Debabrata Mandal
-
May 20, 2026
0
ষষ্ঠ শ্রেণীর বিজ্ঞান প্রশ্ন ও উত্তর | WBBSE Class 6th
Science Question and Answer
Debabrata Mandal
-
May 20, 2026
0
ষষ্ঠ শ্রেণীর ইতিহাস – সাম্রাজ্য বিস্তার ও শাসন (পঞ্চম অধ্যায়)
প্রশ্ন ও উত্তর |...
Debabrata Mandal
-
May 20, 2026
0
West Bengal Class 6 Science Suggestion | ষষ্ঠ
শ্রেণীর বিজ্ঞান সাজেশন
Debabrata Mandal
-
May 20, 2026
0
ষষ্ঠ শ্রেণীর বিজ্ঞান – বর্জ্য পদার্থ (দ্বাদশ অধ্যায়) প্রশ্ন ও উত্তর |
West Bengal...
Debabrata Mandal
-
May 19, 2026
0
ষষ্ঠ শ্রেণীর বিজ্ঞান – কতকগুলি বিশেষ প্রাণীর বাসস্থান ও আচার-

▶ [Work instruction]:
The response should hold only an exact repeat of the lines from the one with "প্রশ্ন ও উত্তর |..." to the final line of the listing above.

▶ [Your solution]:
প্রশ্ন ও উত্তর |...
Debabrata Mandal
-
May 20, 2026
0
West Bengal Class 6 Science Suggestion | ষষ্ঠ
শ্রেণীর বিজ্ঞান সাজেশন
Debabrata Mandal
-
May 20, 2026
0
ষষ্ঠ শ্রেণীর বিজ্ঞান – বর্জ্য পদার্থ (দ্বাদশ অধ্যায়) প্রশ্ন ও উত্তর |
West Bengal...
Debabrata Mandal
-
May 19, 2026
0
ষষ্ঠ শ্রেণীর বিজ্ঞান – কতকগুলি বিশেষ প্রাণীর বাসস্থান ও আচার-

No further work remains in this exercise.